GIVEN INSTRUCTION
Reproduce each word in the listing below character for character, with nothing added or left out.

PROVIDED MATERIAL
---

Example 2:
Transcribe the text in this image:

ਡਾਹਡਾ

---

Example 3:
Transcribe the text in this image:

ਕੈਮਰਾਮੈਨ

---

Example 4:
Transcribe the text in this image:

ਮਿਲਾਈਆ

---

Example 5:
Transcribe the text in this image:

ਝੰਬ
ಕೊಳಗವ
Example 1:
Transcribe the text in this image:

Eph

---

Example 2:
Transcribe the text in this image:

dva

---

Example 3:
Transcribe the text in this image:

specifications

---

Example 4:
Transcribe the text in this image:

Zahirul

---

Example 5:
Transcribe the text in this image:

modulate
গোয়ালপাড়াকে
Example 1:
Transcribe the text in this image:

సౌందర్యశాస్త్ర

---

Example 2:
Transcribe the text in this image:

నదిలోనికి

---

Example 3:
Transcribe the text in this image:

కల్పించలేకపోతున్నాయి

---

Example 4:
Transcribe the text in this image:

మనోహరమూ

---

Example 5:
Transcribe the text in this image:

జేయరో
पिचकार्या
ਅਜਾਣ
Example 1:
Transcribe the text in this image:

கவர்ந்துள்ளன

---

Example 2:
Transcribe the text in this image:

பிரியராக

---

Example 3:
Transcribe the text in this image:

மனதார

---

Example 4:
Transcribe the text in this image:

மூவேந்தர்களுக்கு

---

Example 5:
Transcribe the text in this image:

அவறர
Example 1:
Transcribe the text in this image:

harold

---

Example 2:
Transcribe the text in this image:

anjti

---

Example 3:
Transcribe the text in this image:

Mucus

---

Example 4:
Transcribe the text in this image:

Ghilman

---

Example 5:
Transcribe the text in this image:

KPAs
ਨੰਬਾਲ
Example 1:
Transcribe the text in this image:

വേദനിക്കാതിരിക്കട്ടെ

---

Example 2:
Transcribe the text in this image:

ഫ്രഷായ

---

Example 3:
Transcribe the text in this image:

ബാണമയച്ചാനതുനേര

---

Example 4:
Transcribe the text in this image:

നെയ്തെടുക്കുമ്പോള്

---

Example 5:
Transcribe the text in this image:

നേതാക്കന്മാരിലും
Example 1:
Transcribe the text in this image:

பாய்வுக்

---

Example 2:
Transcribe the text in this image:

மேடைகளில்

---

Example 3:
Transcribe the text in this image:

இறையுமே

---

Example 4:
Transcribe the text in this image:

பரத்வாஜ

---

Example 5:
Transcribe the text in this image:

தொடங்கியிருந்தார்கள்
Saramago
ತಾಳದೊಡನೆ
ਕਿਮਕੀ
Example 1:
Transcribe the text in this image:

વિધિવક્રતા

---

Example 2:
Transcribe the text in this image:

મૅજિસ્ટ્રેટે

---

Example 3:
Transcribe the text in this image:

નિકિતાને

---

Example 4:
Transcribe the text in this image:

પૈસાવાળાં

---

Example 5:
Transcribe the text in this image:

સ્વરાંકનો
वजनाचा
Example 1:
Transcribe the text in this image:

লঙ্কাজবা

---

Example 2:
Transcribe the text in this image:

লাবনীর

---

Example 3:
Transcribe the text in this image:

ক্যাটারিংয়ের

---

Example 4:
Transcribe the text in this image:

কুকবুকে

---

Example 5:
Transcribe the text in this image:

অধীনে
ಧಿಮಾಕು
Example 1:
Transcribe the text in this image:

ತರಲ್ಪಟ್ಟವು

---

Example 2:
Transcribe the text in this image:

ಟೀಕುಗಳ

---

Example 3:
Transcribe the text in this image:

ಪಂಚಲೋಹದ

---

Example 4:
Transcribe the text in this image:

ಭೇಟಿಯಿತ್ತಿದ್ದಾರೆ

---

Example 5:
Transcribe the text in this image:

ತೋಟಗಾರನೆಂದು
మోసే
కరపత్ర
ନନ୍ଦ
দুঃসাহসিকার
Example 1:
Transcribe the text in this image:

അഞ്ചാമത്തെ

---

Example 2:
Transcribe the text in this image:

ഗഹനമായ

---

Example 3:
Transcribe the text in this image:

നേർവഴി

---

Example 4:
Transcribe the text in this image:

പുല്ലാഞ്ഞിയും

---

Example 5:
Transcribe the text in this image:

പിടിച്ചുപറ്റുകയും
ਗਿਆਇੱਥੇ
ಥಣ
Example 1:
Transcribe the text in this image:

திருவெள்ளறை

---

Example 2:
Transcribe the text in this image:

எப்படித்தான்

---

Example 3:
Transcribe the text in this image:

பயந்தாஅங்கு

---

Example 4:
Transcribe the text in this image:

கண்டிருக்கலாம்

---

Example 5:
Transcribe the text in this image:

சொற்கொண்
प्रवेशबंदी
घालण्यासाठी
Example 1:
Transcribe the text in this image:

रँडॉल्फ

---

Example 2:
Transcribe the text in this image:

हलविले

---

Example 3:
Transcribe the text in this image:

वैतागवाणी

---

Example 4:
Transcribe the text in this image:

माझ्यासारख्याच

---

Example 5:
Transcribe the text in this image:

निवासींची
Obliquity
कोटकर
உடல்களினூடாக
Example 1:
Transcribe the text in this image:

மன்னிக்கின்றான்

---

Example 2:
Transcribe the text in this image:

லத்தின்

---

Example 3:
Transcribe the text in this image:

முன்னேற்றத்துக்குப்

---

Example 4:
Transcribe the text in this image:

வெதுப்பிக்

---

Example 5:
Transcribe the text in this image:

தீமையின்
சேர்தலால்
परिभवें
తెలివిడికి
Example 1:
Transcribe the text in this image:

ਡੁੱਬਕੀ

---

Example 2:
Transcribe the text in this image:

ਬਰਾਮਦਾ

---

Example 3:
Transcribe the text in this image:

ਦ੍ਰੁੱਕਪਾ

RIGHT ANSWER
---

Example 2:
Transcribe the text in this image:

ਡਾਹਡਾ

---

Example 3:
Transcribe the text in this image:

ਕੈਮਰਾਮੈਨ

---

Example 4:
Transcribe the text in this image:

ਮਿਲਾਈਆ

---

Example 5:
Transcribe the text in this image:

ਝੰਬ
ಕೊಳಗವ
Example 1:
Transcribe the text in this image:

Eph

---

Example 2:
Transcribe the text in this image:

dva

---

Example 3:
Transcribe the text in this image:

specifications

---

Example 4:
Transcribe the text in this image:

Zahirul

---

Example 5:
Transcribe the text in this image:

modulate
গোয়ালপাড়াকে
Example 1:
Transcribe the text in this image:

సౌందర్యశాస్త్ర

---

Example 2:
Transcribe the text in this image:

నదిలోనికి

---

Example 3:
Transcribe the text in this image:

కల్పించలేకపోతున్నాయి

---

Example 4:
Transcribe the text in this image:

మనోహరమూ

---

Example 5:
Transcribe the text in this image:

జేయరో
पिचकार्या
ਅਜਾਣ
Example 1:
Transcribe the text in this image:

கவர்ந்துள்ளன

---

Example 2:
Transcribe the text in this image:

பிரியராக

---

Example 3:
Transcribe the text in this image:

மனதார

---

Example 4:
Transcribe the text in this image:

மூவேந்தர்களுக்கு

---

Example 5:
Transcribe the text in this image:

அவறர
Example 1:
Transcribe the text in this image:

harold

---

Example 2:
Transcribe the text in this image:

anjti

---

Example 3:
Transcribe the text in this image:

Mucus

---

Example 4:
Transcribe the text in this image:

Ghilman

---

Example 5:
Transcribe the text in this image:

KPAs
ਨੰਬਾਲ
Example 1:
Transcribe the text in this image:

വേദനിക്കാതിരിക്കട്ടെ

---

Example 2:
Transcribe the text in this image:

ഫ്രഷായ

---

Example 3:
Transcribe the text in this image:

ബാണമയച്ചാനതുനേര

---

Example 4:
Transcribe the text in this image:

നെയ്തെടുക്കുമ്പോള്

---

Example 5:
Transcribe the text in this image:

നേതാക്കന്മാരിലും
Example 1:
Transcribe the text in this image:

பாய்வுக்

---

Example 2:
Transcribe the text in this image:

மேடைகளில்

---

Example 3:
Transcribe the text in this image:

இறையுமே

---

Example 4:
Transcribe the text in this image:

பரத்வாஜ

---

Example 5:
Transcribe the text in this image:

தொடங்கியிருந்தார்கள்
Saramago
ತಾಳದೊಡನೆ
ਕਿਮਕੀ
Example 1:
Transcribe the text in this image:

વિધિવક્રતા

---

Example 2:
Transcribe the text in this image:

મૅજિસ્ટ્રેટે

---

Example 3:
Transcribe the text in this image:

નિકિતાને

---

Example 4:
Transcribe the text in this image:

પૈસાવાળાં

---

Example 5:
Transcribe the text in this image:

સ્વરાંકનો
वजनाचा
Example 1:
Transcribe the text in this image:

লঙ্কাজবা

---

Example 2:
Transcribe the text in this image:

লাবনীর

---

Example 3:
Transcribe the text in this image:

ক্যাটারিংয়ের

---

Example 4:
Transcribe the text in this image:

কুকবুকে

---

Example 5:
Transcribe the text in this image:

অধীনে
ಧಿಮಾಕು
Example 1:
Transcribe the text in this image:

ತರಲ್ಪಟ್ಟವು

---

Example 2:
Transcribe the text in this image:

ಟೀಕುಗಳ

---

Example 3:
Transcribe the text in this image:

ಪಂಚಲೋಹದ

---

Example 4:
Transcribe the text in this image:

ಭೇಟಿಯಿತ್ತಿದ್ದಾರೆ

---

Example 5:
Transcribe the text in this image:

ತೋಟಗಾರನೆಂದು
మోసే
కరపత్ర
ନନ୍ଦ
দুঃসাহসিকার
Example 1:
Transcribe the text in this image:

അഞ്ചാമത്തെ

---

Example 2:
Transcribe the text in this image:

ഗഹനമായ

---

Example 3:
Transcribe the text in this image:

നേർവഴി

---

Example 4:
Transcribe the text in this image:

പുല്ലാഞ്ഞിയും

---

Example 5:
Transcribe the text in this image:

പിടിച്ചുപറ്റുകയും
ਗਿਆਇੱਥੇ
ಥಣ
Example 1:
Transcribe the text in this image:

திருவெள்ளறை

---

Example 2:
Transcribe the text in this image:

எப்படித்தான்

---

Example 3:
Transcribe the text in this image:

பயந்தாஅங்கு

---

Example 4:
Transcribe the text in this image:

கண்டிருக்கலாம்

---

Example 5:
Transcribe the text in this image:

சொற்கொண்
प्रवेशबंदी
घालण्यासाठी
Example 1:
Transcribe the text in this image:

रँडॉल्फ

---

Example 2:
Transcribe the text in this image:

हलविले

---

Example 3:
Transcribe the text in this image:

वैतागवाणी

---

Example 4:
Transcribe the text in this image:

माझ्यासारख्याच

---

Example 5:
Transcribe the text in this image:

निवासींची
Obliquity
कोटकर
உடல்களினூடாக
Example 1:
Transcribe the text in this image:

மன்னிக்கின்றான்

---

Example 2:
Transcribe the text in this image:

லத்தின்

---

Example 3:
Transcribe the text in this image:

முன்னேற்றத்துக்குப்

---

Example 4:
Transcribe the text in this image:

வெதுப்பிக்

---

Example 5:
Transcribe the text in this image:

தீமையின்
சேர்தலால்
परिभवें
తెలివిడికి
Example 1:
Transcribe the text in this image:

ਡੁੱਬਕੀ

---

Example 2:
Transcribe the text in this image:

ਬਰਾਮਦਾ

---

Example 3:
Transcribe the text in this image:

ਦ੍ਰੁੱਕਪਾ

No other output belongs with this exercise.